_TEXTE ÉTUDIÉ_
________________
C’est au fil de mes visites à l’atelier d’Utku Varlık qu’une plaque, apposée à l’entrée du bâtiment et portant le nom de l’architecte, a retenu mon attention. Cette découverte m’a conduite à la Cité de l’architecture à Paris, où j’ai pu voir une maquette de la cité d’artistes, datée d’environ 1992 et entrée dans les collections grâce au don de Nathalie Régnier-Kagan, elle-même architecte et épouse de Michel Kagan.

 

 

Le projet comprend 38 ateliers et 12 logements. Orientés au nord et ouverts sur le parc, les ateliers bénéficient d’une lumière naturelle diffuse, particulièrement recherchée par les artistes. Ce dispositif spatial, associé à une coursive suspendue, articule trois volumes géométriques distincts : un avant-corps cylindrique encadré par deux bâtiments, l’un carré, l’autre triangulaire.

 

 

 

Cette organisation évoque la promenade architecturale de Le Corbusier, réinterprétée par Kagan dans une perspective néo-moderne où béton blanc et jeux de transparence orchestrent une véritable expérience sensorielle du lieu. Bien plus qu’un simple cadre fonctionnel, le bâtiment devient un organisme vivant.
________________
_INFORMATIONS EXTRAITES_
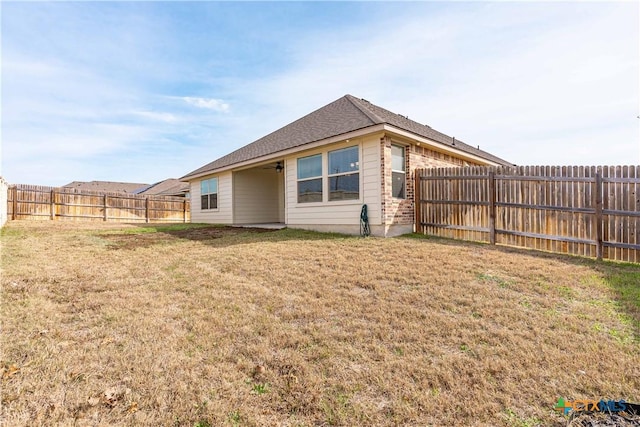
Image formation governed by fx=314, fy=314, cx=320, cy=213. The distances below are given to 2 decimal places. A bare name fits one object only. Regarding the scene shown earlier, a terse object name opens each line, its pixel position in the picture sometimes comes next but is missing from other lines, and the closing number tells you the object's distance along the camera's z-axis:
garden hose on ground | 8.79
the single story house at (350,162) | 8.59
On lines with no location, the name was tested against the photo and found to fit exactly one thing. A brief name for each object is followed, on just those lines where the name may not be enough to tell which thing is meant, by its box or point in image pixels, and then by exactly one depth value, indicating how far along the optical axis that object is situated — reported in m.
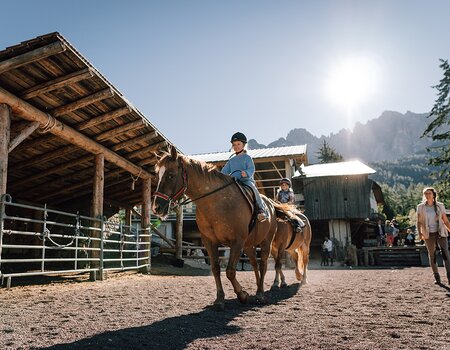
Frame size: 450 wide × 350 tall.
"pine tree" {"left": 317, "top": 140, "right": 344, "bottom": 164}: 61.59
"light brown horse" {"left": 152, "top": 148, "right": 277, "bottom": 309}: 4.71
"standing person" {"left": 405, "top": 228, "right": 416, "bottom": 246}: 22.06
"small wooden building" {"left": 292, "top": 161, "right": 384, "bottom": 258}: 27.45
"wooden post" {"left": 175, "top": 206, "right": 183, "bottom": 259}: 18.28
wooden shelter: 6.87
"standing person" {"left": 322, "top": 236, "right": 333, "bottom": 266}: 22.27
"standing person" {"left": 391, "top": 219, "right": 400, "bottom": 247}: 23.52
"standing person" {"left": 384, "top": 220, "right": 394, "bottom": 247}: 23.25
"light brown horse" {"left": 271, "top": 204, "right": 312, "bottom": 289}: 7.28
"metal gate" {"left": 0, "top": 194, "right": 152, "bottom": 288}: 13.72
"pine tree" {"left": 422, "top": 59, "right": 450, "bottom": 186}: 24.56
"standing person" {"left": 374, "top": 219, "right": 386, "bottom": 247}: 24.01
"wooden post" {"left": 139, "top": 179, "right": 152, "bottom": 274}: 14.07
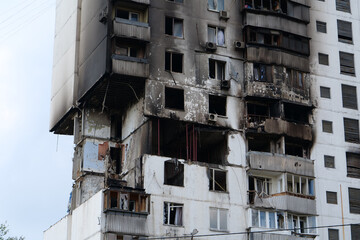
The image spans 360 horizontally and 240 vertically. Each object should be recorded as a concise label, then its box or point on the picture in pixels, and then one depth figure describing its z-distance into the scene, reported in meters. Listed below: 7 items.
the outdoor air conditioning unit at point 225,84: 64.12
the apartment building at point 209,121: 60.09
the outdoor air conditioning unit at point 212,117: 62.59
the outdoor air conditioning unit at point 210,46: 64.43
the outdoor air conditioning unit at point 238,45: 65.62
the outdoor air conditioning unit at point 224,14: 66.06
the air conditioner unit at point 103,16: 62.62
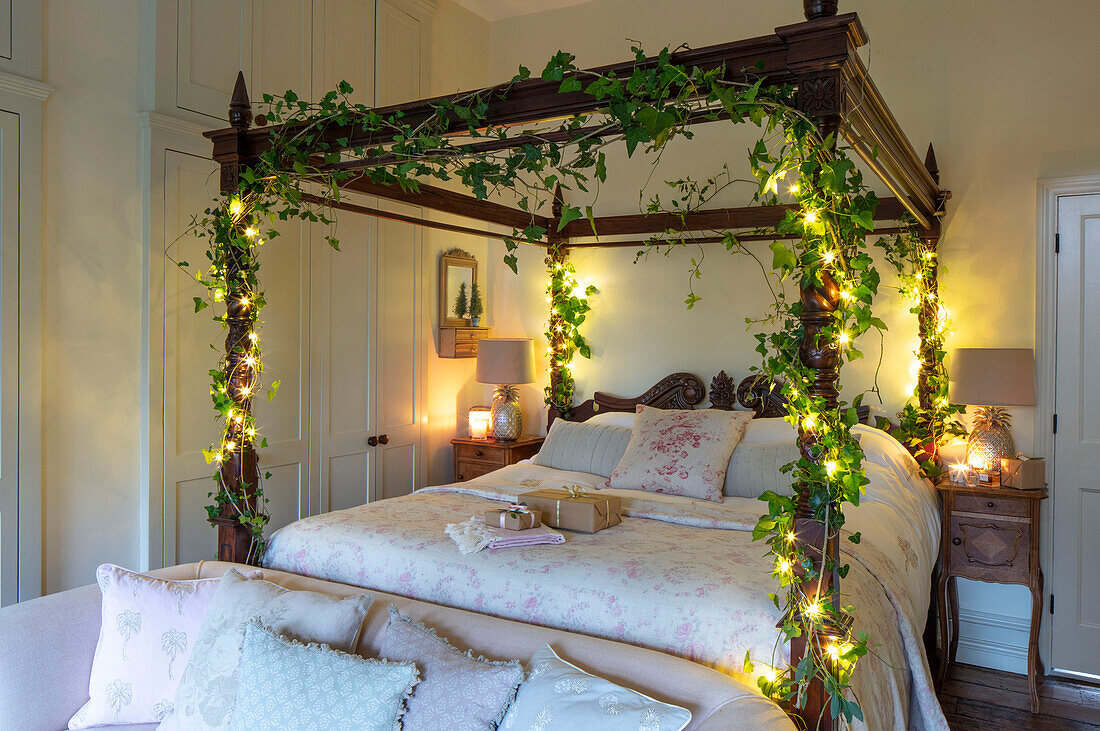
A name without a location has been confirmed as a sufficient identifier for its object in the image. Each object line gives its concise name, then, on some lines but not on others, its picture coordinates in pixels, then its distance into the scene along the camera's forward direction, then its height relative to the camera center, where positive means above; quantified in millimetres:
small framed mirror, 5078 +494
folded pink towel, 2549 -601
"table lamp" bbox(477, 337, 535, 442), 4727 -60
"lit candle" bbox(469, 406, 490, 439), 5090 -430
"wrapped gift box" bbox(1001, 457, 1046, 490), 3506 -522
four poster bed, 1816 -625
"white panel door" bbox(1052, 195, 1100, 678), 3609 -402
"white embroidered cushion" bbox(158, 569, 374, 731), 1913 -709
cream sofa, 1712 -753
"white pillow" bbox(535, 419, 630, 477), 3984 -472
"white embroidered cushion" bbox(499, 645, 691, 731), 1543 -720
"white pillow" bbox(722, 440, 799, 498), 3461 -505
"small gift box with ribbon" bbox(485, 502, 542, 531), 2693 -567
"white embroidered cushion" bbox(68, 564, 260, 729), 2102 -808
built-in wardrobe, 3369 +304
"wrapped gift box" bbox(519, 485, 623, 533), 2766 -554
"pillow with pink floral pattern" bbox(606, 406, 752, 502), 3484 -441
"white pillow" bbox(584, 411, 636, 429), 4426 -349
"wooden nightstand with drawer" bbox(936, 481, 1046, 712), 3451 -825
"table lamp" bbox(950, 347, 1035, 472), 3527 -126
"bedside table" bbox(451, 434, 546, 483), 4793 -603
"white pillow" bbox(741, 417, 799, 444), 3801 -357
________________
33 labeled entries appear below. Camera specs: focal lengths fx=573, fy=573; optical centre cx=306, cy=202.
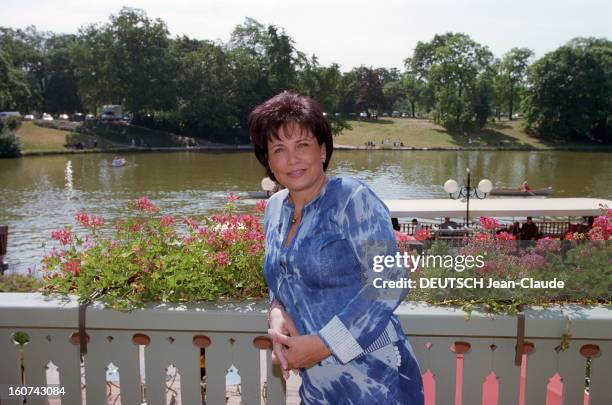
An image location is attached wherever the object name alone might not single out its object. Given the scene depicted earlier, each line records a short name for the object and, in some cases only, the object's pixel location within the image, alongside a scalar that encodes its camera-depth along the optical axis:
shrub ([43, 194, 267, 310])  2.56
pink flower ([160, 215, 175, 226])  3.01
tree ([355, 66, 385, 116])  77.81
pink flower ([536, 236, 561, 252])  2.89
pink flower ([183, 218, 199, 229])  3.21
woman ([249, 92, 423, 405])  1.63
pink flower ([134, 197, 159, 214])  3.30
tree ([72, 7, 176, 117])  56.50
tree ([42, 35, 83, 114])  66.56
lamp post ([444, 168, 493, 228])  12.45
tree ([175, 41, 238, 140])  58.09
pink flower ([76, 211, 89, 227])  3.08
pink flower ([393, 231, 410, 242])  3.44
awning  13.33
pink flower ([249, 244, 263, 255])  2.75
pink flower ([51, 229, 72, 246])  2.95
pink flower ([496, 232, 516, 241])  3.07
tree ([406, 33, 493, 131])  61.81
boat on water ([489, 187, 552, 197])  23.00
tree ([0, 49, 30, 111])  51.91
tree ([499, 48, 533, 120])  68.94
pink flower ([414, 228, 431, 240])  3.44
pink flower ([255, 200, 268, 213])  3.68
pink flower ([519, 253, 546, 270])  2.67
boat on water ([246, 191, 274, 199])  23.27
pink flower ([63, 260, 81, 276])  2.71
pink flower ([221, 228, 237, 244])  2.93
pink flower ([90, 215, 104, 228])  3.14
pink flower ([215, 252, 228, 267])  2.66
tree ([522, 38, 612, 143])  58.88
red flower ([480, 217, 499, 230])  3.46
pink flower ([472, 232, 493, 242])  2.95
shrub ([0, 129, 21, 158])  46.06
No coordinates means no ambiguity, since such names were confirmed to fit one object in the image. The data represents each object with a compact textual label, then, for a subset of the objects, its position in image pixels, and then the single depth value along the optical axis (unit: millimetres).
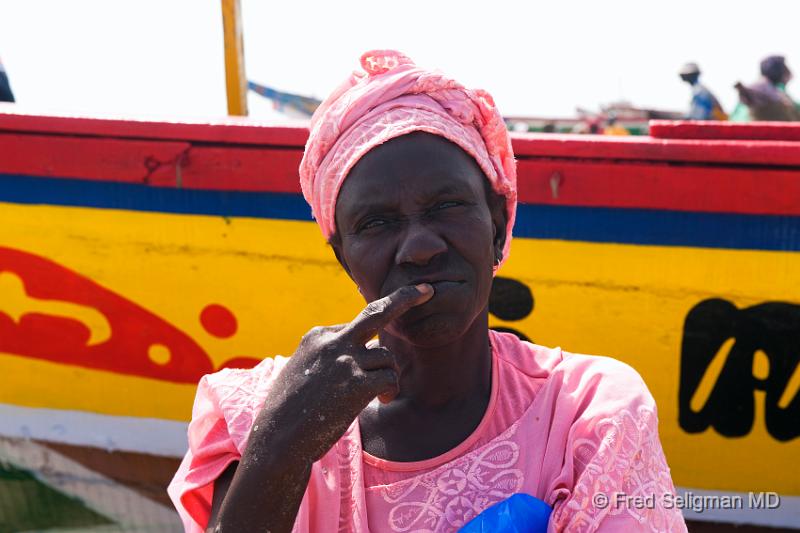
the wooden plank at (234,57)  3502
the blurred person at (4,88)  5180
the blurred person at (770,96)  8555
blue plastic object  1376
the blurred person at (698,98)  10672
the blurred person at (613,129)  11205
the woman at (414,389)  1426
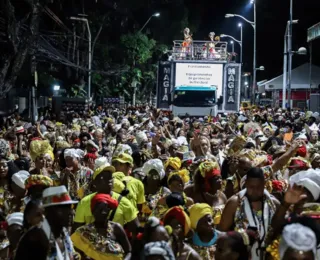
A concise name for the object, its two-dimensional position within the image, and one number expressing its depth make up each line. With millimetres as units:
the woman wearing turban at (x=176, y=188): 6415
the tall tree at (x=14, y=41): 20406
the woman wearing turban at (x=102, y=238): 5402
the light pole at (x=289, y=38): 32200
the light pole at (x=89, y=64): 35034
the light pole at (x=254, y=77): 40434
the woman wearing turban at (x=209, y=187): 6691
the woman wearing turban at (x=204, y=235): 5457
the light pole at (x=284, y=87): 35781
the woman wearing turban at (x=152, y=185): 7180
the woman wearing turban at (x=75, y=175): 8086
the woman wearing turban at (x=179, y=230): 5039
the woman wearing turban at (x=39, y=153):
________________
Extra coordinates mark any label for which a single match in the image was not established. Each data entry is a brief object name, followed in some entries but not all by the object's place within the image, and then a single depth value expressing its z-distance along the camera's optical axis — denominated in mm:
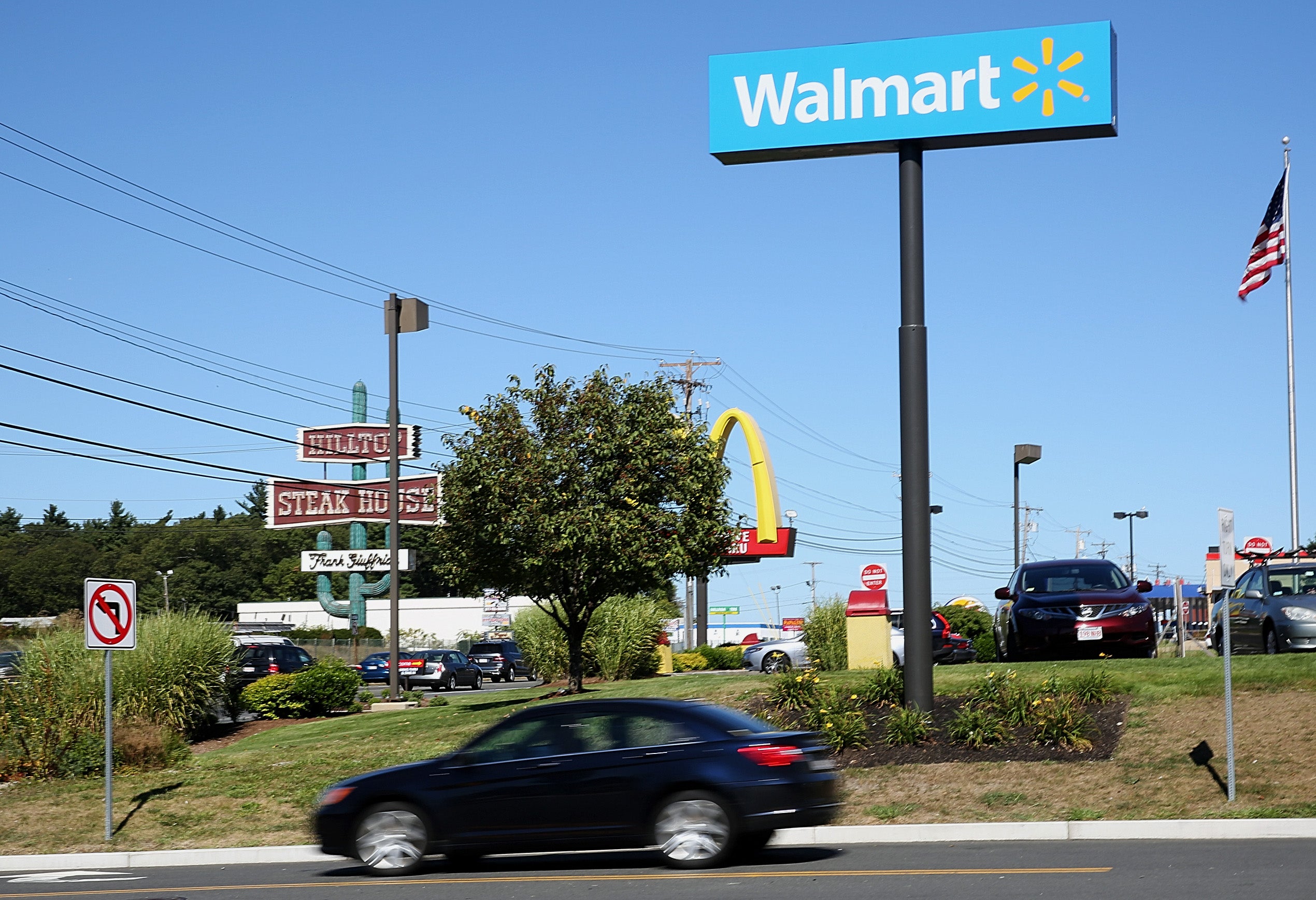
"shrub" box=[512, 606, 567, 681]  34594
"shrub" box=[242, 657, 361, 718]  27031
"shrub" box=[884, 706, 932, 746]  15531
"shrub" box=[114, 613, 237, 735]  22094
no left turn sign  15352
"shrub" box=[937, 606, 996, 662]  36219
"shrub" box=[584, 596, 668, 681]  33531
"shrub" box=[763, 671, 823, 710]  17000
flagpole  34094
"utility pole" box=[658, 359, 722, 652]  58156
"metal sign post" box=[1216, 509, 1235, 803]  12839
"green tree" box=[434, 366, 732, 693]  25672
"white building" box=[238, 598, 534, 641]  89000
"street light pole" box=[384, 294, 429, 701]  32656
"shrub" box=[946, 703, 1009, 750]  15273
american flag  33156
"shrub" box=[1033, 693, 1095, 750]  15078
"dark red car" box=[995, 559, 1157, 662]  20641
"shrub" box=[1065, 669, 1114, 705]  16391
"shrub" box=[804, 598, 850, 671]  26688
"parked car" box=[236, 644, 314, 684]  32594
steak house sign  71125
________________
_CONSIGNE DE TRAVAIL 1_
Recopiez, dans le texte sur la cité d'artistes, le passage qui s'ouvre sur les mots contenant « C’est au fil » et se referme sur « de Michel Kagan. ».
_CONSIGNE DE TRAVAIL 2_
D'après le texte sur la cité d'artistes, combien d'ateliers et de logements le projet comprend-il ?
_CONSIGNE DE TRAVAIL 3_
Poursuivez la rédaction du texte sur la cité d'artistes à partir de sa dernière phrase.

_ZONE DE RÉPONSE 1_
C’est au fil de mes visites à l’atelier d’Utku Varlık qu’une plaque, apposée à l’entrée du bâtiment et portant le nom de l’architecte, a retenu mon attention. Cette découverte m’a conduite à la Cité de l’architecture à Paris, où j’ai pu voir une maquette de la cité d’artistes, datée d’environ 1992 et entrée dans les collections grâce au don de Nathalie Régnier-Kagan, elle-même architecte et épouse de Michel Kagan.

_ZONE DE RÉPONSE 2_
Le projet comprend 38 ateliers et 12 logements.

_ZONE DE RÉPONSE 3_
 

La cité d’artistes a été sélectionnée en 1992 pour le prestigieux Prix de l’Équerre d’Argent du Moniteur, ainsi que pour le Prix européen d’architecture Mies van der Rohe à Barcelone.

 

Le parc Citroën-Cévennes, dans lequel s’insère la Cité, mérite également le détour. À la fois espace public et jardin paysager, il prolonge l’intention architecturale d’ouverture, de respiration urbaine et de dialogue entre art et nature. Ce cadre naturel complète l’atelier : il devient source d’inspiration, lieu de promenade et prolongement du regard.

 

 

 

Pourtant, malgré les décennies écoulées, ce lieu – et son importance dans le parcours d'Utku Varlık – a été très peu abordé sous l’angle architectural dans la littérature française, et jamais, à ma connaissance, par des auteurs turcs. Proposer cette lecture me semble aujourd’hui essentiel pour comprendre comment l’espace peut nourrir une œuvre.

 

L’atelier d’Utku Varlık incarne un rare exemple de synergie entre espace architectural et processus artistique. Il ne se réduit pas à un simple lieu de travail : il constitue un prolongement organique de la pensée de l’artiste. Par la lumière, la structure, les volumes et l’ouverture sur l’extérieur, il participe activement à la genèse de l’œuvre. C’est un lieu véritablement habité — à la fois dans sa dimension matérielle et mentale — porteur de durée, de mémoire et d’empreintes.

 

 

Pour comprendre comment cet espace influence son œuvre, il est essentiel de revenir brièvement sur le parcours et la démarche d’Utku Varlık.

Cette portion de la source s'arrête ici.